For this new decade, designers and consumers are beginning to prioritize value and wearability over flash and Instagram likes. It’s something of a less-is-more, quality-over-quantity approach to consumption. That’s a worthy idea, but it does have the potential to get a little boring. We can think of a few brands that have leaned too far in the direction of ascetic minimalism. An “investment piece” doesn’t have to be lifeless and mundane.
Consider Tibi’s Amy Smilovic, who calls her ethos “creative pragmatism”: functional, well-made, hard-working clothes that aren’t too “fashion,” but don’t lack personality, either. There’s always a new silhouette and a surprising color in a Tibi collection, alongside gestural details you don’t tire of after a year or so. One of her best-sellers is a sleek double-breasted blazer with slits at the elbows, so your skin or blouse will peek through when you’re typing at your desk. For pre-fall, she re-cut it in a rich Glen plaid and styled it with matching trousers with full, curvy legs and gathered hems. Let’s call them bubble pants; they looked fresh, but not try-hard. “We all have those wide-leg plaid trousers in our closets by now,” Smilovic added. “But everyone in the office wants these.”

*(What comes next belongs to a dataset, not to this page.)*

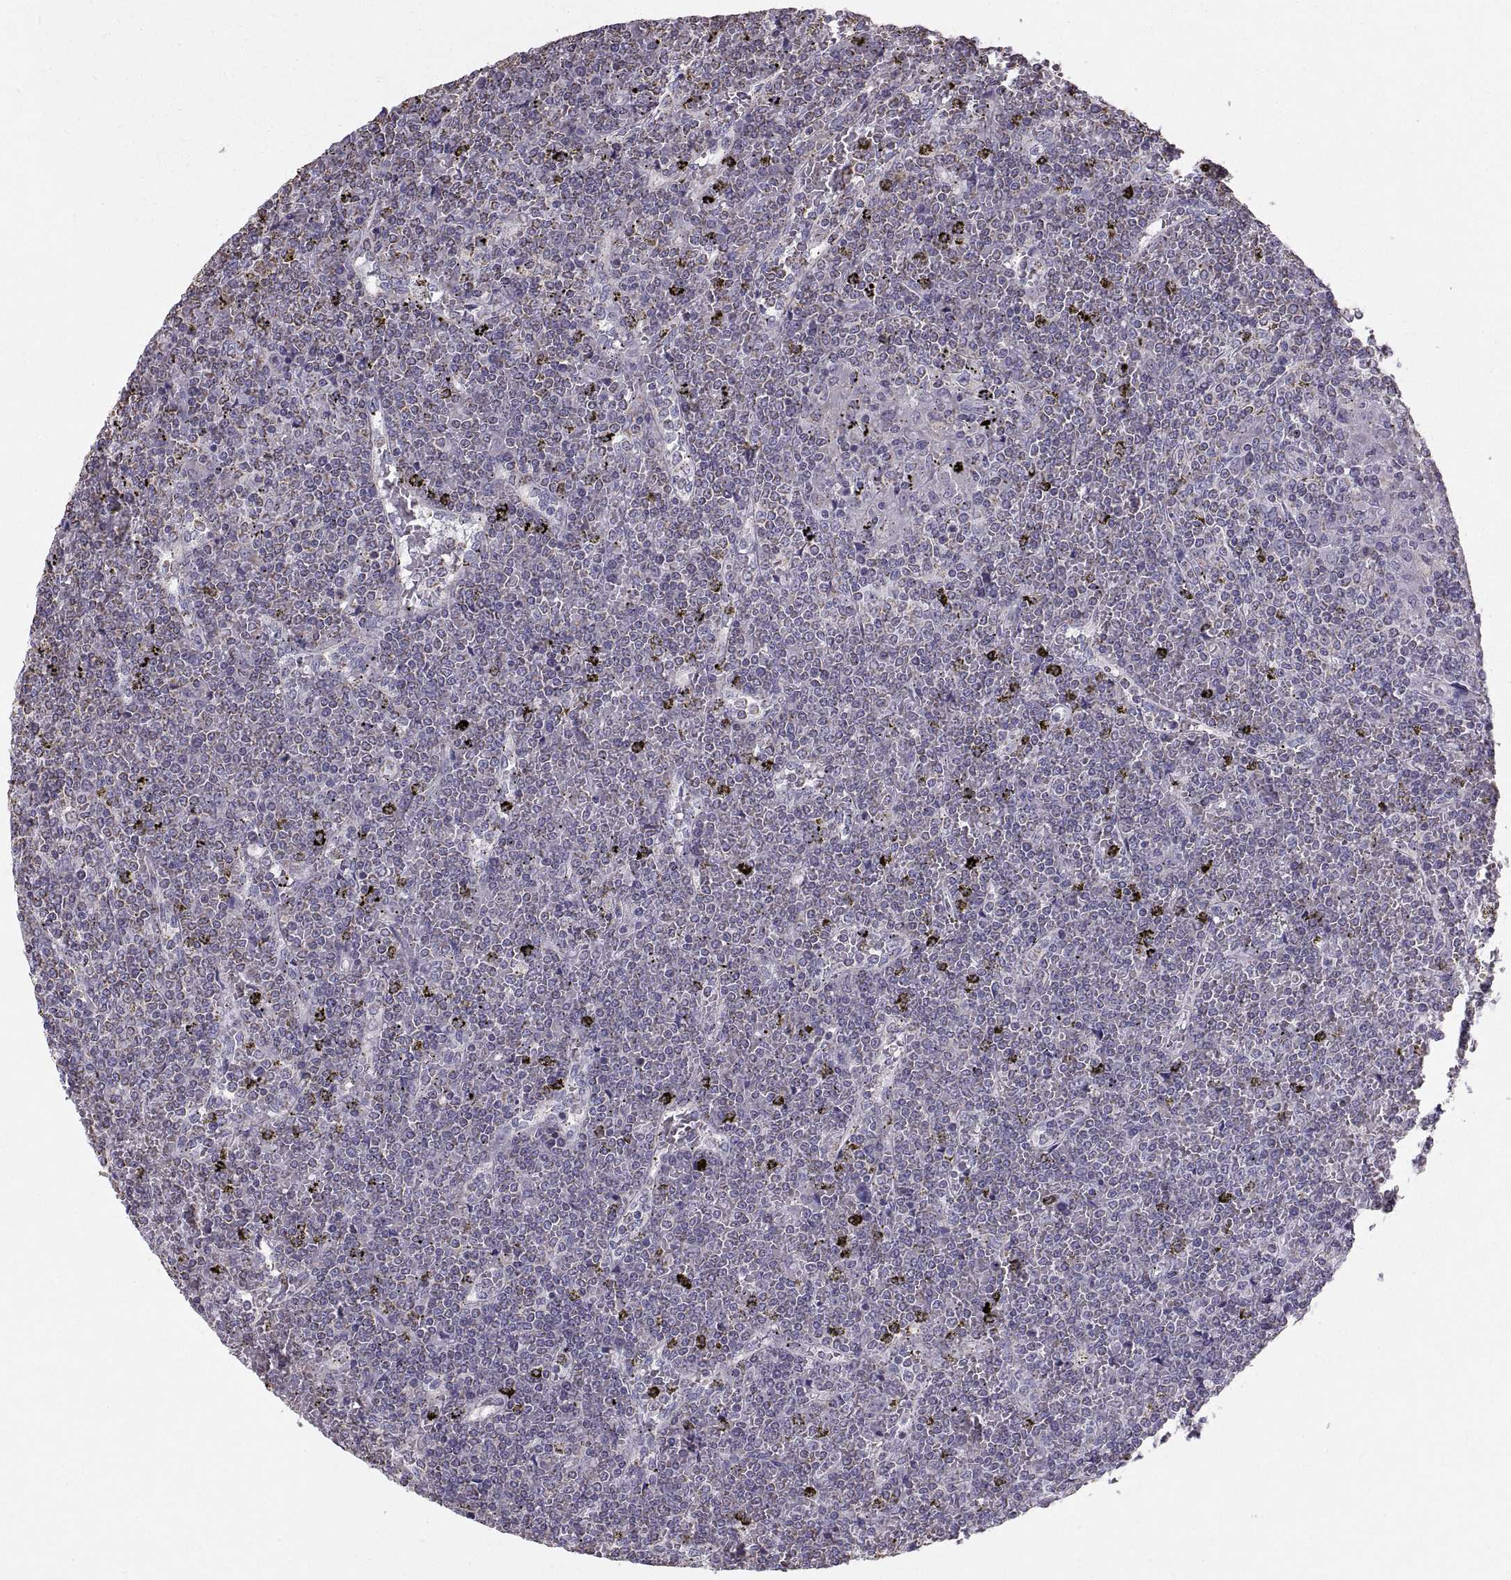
{"staining": {"intensity": "negative", "quantity": "none", "location": "none"}, "tissue": "lymphoma", "cell_type": "Tumor cells", "image_type": "cancer", "snomed": [{"axis": "morphology", "description": "Malignant lymphoma, non-Hodgkin's type, Low grade"}, {"axis": "topography", "description": "Spleen"}], "caption": "Immunohistochemical staining of low-grade malignant lymphoma, non-Hodgkin's type shows no significant positivity in tumor cells.", "gene": "STMND1", "patient": {"sex": "female", "age": 19}}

Speaking of women in the office, Smilovic spends most of her time thinking about what her woman will wear to work. A recent trip to San Francisco introduced her to customers in the tech world who often feel unseen by high fashion, but are equally turned off by start-ups selling cheaply made uniforms. Smilovic’s new north star is to create a “complete wardrobe” for working women, not just to be a one-and-done source, but to give them clothes that accurately represent their creativity and confidence.
“The most valuable thing you can be as an employee right now is creative,” she said. “Ten years ago, you’d be happy if you were described as analytical, but that’s not what matters now.” The best pieces here were relatively classic, but with subtle tweaks: Twill shirtdresses came with a row of loops at the back so you could wear your belt high on your ribcage, at your waist, or on the hip; marled knit dresses had vents at the shoulder blades to create a more geometric silhouette; and compact gray knits featured multicolored flecks reminiscent of carpet padding. Those of us looking for a tongue-in-cheek reminder of our bright ideas will snap up the white, collarless dress in the collection’s key print: giant scrawled-on lightbulbs.